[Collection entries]
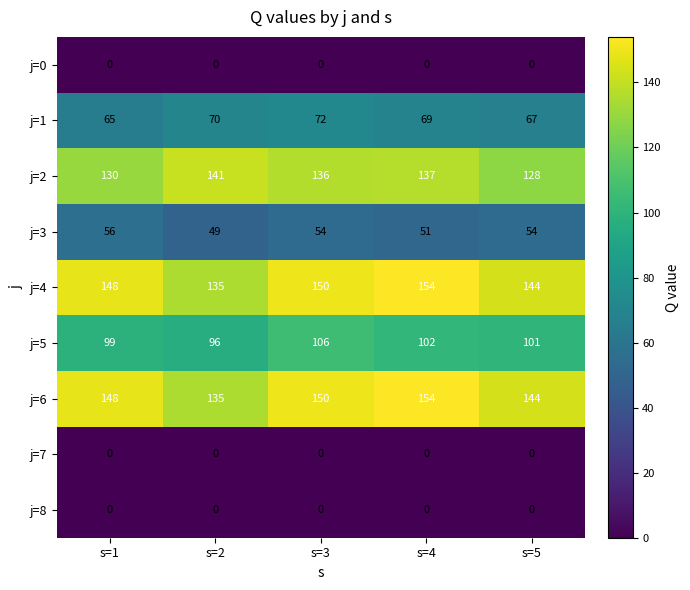

What is the difference between the highest and lowest values at s=4?

154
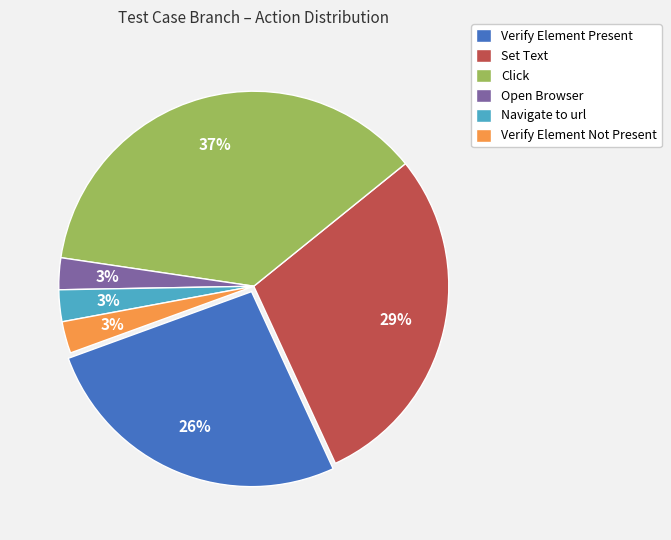

Is it true that Set Text is 41% of the pie?

False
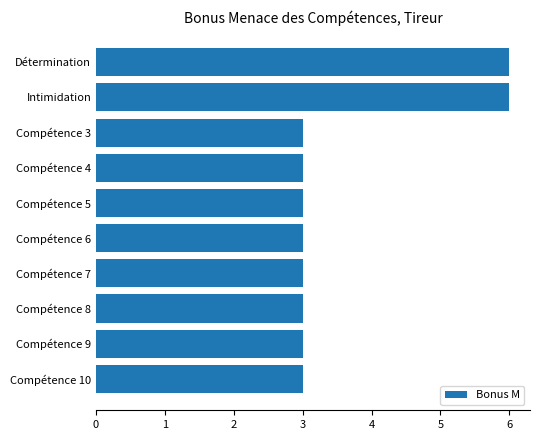

What is the difference between the second highest and second lowest values?

3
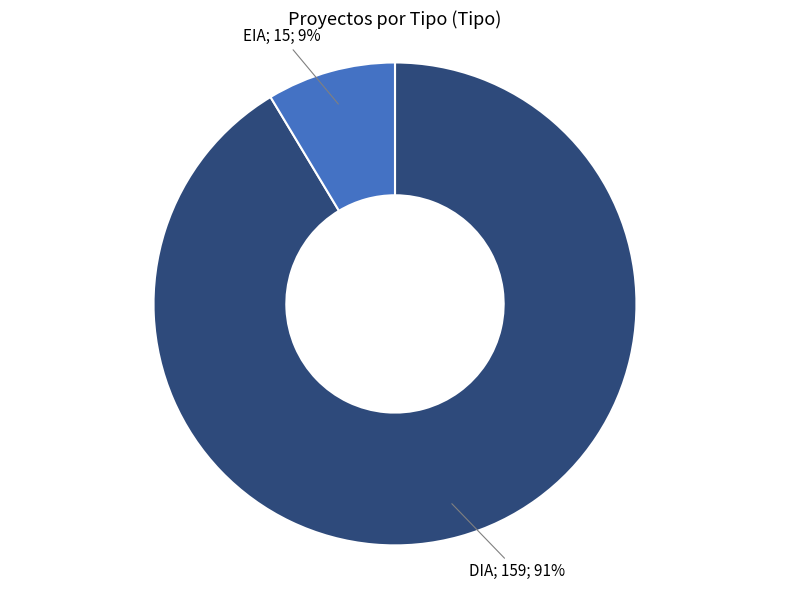

Does any single category account for the majority?

Yes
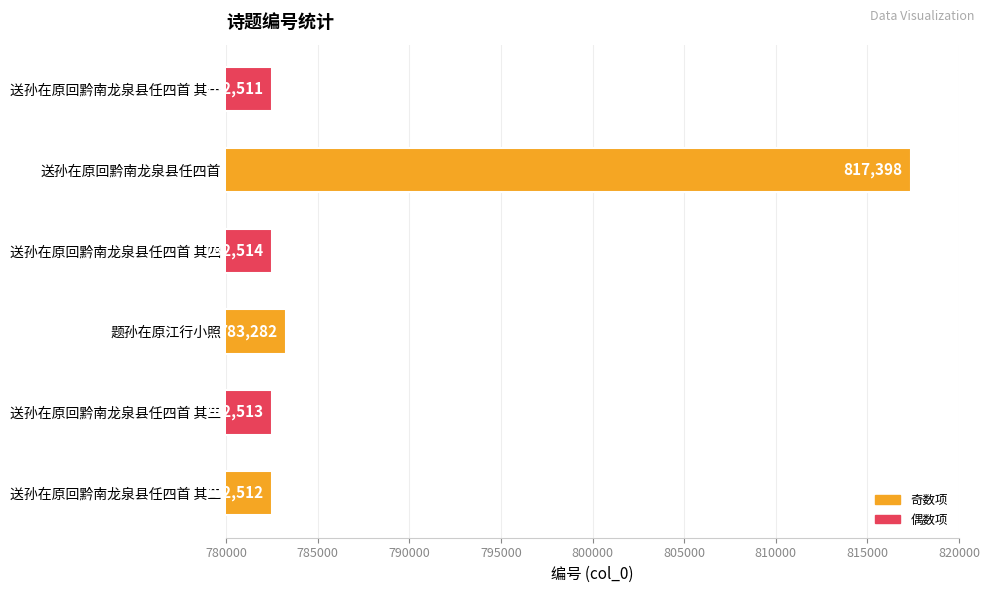

Between 题孙在原江行小照 and 送孙在原回黔南龙泉县任四首 其四, which is larger?

题孙在原江行小照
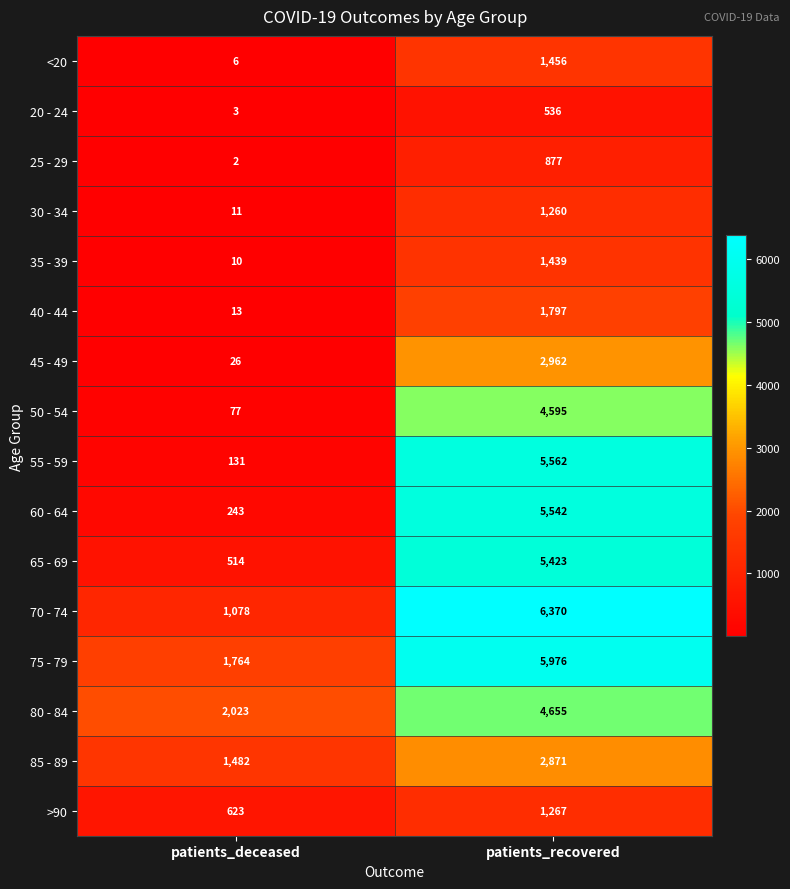

Which series has the largest range (max minus min)?

55 - 59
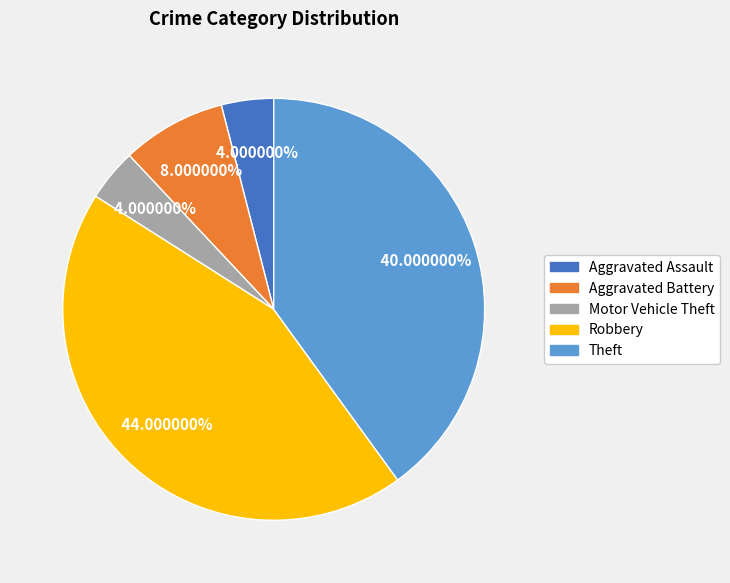

To the nearest percent, what is the difference between the largest and smallest slice percentages?

40%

### To-do item:
Change every "difference" in the records above to "gap" and leave all other text as it is. Omit the pictures from your version.

### Result of this exercise:
What is the gap between the highest and lowest values at s=4?

154

Is it true that Set Text is 41% of the pie?

False

What is the gap between the second highest and second lowest values?

3

Does any single category account for the majority?

Yes

Between 题孙在原江行小照 and 送孙在原回黔南龙泉县任四首 其四, which is larger?

题孙在原江行小照

Which series has the largest range (max minus min)?

55 - 59

To the nearest percent, what is the gap between the largest and smallest slice percentages?

40%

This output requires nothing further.